Da die Kaufkraft seit der letzten Anpassung der Tabelle im Jahre 1935 gesunken ist und die nominelle Wertsteigerung der Güter wegen der Degressivität der Tabelle hierfür keinen Ausgleich schafft,[616] dürfte heute nur noch eine angepasste Form der Tabelle – nämlich die Neue Rheinische Tabelle[617] – zu angemessenen Ergebnissen im Rahmen des § 2221 BGB führen.[618]

 

Rz. 335

Nach dieser Tabelle beträgt der Vergütungsgrundbetrag:

 
bis 250.000 EUR: 4 %
bis 500.000 EUR: 3 %
bis 2.500.000 EUR: 2,5 %
bis 5.000.000 EUR: 2 %
über 5.000.000 EUR: 1,5 %

mindestens aber der höchste Betrag der Vorstufe.

 

Beispiel: Bei einem Nachlass von 260.000 EUR beträgt der Grundbetrag nicht 7.800 EUR (= 3,0 % aus 260.000 EUR), sondern 10.000 EUR (= 4 % aus 250.000 EUR).

Der Vergütungsgrundbetrag deckt die einfache Testamentsvollstreckung ab (normale Verhältnisse, glatte Abwicklung). Bemessungsgrundlage für den Vergütungsgrundbetrag ist der am Todestag des Erblassers bestehende Bruttowert des Nachlasses. Verbindlichkeiten sind nur dann vom Bruttowert des Nachlasses abzuziehen, wenn der Testamentsvollstrecker nicht mit den Verbindlichkeiten befasst ist.

Die Zuschläge zum Grundbetrag bei der Abwicklungsvollstreckung betragen:

 
aufwendige Grundtätigkeit: 2/10 bis 10/10
Auseinandersetzung: 2/10 bis 10/10
Komplexe Nachlassverwaltung: 2/10 bis 10/10
Aufwendige/schwierige Gestaltungsaufgaben: 2/10 bis 10/10
Steuerangelegenheiten: 2/10 bis 10/10

Ohne besondere Anhaltspunkte ist vom Mittelwert der Spanne auszugehen.

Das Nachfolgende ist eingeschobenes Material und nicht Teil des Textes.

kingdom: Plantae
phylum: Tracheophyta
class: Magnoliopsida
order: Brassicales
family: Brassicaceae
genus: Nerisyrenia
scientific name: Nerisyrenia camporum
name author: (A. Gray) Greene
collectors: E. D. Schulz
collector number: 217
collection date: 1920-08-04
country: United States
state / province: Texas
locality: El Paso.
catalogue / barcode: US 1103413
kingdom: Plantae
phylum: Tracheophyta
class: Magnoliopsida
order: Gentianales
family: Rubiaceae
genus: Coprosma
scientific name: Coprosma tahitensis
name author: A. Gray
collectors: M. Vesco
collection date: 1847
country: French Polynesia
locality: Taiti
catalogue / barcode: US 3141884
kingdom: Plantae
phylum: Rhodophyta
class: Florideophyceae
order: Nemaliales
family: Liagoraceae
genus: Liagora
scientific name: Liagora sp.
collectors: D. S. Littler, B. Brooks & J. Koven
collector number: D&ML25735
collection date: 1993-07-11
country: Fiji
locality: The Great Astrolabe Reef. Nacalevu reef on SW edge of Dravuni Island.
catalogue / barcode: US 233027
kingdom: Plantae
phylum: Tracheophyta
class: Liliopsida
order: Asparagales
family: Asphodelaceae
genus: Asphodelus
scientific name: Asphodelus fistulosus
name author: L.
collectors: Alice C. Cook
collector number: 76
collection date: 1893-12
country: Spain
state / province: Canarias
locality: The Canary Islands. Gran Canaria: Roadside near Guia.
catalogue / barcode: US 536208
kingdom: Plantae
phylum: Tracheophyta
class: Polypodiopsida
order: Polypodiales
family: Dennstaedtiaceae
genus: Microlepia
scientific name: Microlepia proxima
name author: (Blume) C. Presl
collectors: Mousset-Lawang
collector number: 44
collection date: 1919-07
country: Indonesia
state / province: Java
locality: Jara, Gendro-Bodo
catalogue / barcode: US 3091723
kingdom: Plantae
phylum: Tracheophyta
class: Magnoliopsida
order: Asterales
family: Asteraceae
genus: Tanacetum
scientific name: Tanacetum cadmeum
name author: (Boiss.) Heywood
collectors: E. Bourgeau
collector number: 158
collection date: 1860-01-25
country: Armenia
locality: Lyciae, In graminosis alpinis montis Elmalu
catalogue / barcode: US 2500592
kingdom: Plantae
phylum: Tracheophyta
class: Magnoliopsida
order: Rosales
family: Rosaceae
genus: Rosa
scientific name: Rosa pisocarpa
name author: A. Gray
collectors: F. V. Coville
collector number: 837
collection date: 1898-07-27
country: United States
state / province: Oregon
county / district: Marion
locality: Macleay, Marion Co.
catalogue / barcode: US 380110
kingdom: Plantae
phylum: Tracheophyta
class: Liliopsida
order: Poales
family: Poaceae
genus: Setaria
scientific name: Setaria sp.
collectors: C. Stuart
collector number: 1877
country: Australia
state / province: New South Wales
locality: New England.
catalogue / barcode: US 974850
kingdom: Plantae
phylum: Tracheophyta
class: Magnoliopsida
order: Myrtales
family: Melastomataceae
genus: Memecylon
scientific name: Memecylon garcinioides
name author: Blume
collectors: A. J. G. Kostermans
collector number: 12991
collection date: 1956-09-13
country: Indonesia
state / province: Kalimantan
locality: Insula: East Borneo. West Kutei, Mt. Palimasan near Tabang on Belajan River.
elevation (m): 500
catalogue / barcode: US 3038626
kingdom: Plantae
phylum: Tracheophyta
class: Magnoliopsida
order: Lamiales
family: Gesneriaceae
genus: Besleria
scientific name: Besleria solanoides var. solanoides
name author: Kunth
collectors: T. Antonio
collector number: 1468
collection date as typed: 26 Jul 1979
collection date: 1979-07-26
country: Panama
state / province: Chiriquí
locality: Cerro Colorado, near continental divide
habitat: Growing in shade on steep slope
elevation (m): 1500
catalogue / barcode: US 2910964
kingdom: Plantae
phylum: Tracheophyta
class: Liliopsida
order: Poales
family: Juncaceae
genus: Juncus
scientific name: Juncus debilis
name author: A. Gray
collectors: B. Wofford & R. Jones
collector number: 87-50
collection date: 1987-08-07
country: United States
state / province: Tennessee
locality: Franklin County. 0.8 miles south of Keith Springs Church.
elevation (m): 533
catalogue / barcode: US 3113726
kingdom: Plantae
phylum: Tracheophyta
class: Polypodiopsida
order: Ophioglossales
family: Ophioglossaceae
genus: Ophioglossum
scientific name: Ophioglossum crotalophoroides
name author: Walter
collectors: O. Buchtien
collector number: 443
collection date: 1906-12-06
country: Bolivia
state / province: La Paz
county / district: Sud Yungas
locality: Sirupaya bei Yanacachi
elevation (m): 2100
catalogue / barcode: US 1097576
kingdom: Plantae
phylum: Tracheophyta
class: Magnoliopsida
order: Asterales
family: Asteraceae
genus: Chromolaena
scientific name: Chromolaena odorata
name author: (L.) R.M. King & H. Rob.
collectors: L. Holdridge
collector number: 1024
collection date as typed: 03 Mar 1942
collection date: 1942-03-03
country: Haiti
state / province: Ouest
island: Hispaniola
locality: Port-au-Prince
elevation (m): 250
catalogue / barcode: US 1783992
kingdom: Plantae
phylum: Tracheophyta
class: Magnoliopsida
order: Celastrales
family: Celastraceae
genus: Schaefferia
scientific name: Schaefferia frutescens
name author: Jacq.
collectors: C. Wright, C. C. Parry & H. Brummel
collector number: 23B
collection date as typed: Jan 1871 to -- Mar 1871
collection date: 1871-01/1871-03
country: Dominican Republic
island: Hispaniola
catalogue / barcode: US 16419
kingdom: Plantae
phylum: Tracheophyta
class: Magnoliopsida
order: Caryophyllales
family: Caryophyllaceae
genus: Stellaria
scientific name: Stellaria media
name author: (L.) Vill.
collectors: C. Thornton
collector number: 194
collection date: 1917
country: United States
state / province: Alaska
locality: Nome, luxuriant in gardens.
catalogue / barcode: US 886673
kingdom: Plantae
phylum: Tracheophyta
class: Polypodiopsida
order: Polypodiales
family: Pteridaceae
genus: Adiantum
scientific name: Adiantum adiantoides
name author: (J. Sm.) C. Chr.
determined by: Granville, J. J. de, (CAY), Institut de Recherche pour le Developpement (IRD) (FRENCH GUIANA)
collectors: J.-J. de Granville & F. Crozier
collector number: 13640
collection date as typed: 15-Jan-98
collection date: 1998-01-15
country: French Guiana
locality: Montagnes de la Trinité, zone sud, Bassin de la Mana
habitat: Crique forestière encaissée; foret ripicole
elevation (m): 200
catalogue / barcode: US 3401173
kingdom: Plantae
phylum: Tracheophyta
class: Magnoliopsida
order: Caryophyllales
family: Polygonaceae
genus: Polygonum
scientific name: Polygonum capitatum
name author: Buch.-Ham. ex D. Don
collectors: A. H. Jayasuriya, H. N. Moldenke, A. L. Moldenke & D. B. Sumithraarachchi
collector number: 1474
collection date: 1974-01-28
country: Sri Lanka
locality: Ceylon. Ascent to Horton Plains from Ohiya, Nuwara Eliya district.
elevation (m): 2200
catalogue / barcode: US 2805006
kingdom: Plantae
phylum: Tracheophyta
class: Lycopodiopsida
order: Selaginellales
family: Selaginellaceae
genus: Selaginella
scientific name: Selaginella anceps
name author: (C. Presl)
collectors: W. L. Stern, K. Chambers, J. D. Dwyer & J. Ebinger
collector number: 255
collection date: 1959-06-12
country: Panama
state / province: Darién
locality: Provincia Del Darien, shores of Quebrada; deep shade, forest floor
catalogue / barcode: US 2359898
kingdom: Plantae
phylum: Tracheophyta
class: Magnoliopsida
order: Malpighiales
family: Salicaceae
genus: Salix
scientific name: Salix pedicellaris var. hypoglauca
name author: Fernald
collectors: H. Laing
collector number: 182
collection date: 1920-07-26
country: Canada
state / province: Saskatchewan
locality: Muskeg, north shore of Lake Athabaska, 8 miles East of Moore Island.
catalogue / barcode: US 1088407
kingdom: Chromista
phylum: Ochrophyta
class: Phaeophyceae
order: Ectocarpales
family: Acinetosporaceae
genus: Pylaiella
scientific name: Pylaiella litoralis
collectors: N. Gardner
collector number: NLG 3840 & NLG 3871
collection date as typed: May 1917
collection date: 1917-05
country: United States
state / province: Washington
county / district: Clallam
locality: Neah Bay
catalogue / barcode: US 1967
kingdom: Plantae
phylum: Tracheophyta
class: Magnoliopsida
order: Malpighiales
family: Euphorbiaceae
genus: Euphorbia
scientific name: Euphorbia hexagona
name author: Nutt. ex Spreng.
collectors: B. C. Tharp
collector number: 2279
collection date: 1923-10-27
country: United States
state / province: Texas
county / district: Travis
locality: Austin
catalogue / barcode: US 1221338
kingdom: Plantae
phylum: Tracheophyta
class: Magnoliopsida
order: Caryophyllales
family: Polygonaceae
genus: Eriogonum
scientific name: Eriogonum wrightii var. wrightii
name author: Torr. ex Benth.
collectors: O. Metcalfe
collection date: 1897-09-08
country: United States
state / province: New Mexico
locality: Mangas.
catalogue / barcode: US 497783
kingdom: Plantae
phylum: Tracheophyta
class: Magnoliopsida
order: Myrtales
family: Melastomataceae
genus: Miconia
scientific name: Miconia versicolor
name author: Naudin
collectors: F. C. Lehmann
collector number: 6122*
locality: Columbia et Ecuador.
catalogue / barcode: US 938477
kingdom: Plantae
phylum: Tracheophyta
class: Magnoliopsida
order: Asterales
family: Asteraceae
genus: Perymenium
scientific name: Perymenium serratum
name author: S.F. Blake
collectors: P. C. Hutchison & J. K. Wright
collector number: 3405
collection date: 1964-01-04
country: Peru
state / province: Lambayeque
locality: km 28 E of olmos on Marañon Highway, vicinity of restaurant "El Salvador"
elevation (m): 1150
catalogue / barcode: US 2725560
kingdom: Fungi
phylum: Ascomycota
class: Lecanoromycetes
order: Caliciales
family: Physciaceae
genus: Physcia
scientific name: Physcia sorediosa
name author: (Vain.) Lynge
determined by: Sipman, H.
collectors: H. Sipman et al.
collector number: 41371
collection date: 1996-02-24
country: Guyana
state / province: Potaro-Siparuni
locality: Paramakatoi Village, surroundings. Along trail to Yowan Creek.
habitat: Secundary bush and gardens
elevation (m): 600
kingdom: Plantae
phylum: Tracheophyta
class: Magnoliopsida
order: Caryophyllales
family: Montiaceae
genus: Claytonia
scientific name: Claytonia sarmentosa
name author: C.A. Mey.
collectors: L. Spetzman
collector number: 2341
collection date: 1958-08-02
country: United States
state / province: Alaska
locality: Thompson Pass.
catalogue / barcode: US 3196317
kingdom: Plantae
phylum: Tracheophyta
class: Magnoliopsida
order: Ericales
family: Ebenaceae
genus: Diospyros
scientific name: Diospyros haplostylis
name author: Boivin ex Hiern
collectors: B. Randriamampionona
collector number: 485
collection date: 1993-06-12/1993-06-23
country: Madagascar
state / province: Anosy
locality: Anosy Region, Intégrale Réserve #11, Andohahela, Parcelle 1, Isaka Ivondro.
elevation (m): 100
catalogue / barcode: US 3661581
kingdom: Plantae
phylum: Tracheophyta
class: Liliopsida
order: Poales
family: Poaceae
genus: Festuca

[608] Zimmermann, Die Testamentsvollstreckung, 2. Aufl. 2003, S. 453; Bamberger/Roth/Mayer, BGB, 2003, § 2221 Rn 11 spricht insoweit von einem "Tabellenstreit".
[609] Möhring/Beisswingert/Klingelhöffer, Vermögensverwaltung in Vormundschaft und Nachlasssachen, 7. Aufl., 1992, 224 ff.
[610] Bengel/Reimann/Eckelskämper, Kap. X Rn 42.
[611] Eine aktuelle Zusammenstellung aller Tabellen nebst Originalfundstellen findet sich etwa bei Reimann, DStR 2002, 2008 und Haas/Lieb, ZErb 2002, 202.
[612] Klingelhöffer, Vermögensverwaltung in Nachlasssachen, 2002, Rn 321; Reimann, DStR 2002, 2008, 2009.
[613] BGH 27.10.2004 – IV ZR 243/03, ZEV 2005, 22; so auch OLG Köln RNotZ 2007, 548 m. Anm. Eckelskemper.
[614] BGH 26.6.1967 – III ZR 95/65, NJW 1967, 2400; BGH LM § 2221 Nr. 2, 4; BGH 27.10.2004 – IV ZR 243/03, ZEV 2005, 22.
[615] OLG Köln NJW-RR 1994, 269.
[616] A.A. BGH 26.6.1967 – III ZR 95/65, NJW 1967, 2400, 2402; OLG Köln NJW-RR 1994, 269.
[617] Veröffentlicht in notar 2000, 2; ZEV 2000, 181. Die Neue Rheinische Tabelle beruht auf Empfehlungen des Deutschen Notarvereins, vgl. www.dnotv.de (Menü Dokumente, dort Stichwort "Testamentsvollstrecker").
[618] Vgl. Gerold/Schmidt/Müller-Rabe, RVG, § 1 Rn 540; Soergel/Damrau, § 2221 Rn 9; MüKo/Zimmermann, BGB, § 2221 Rn 10; Reimann, DStR 2002, 2008; Feiter, DStR 2006, 484, 486.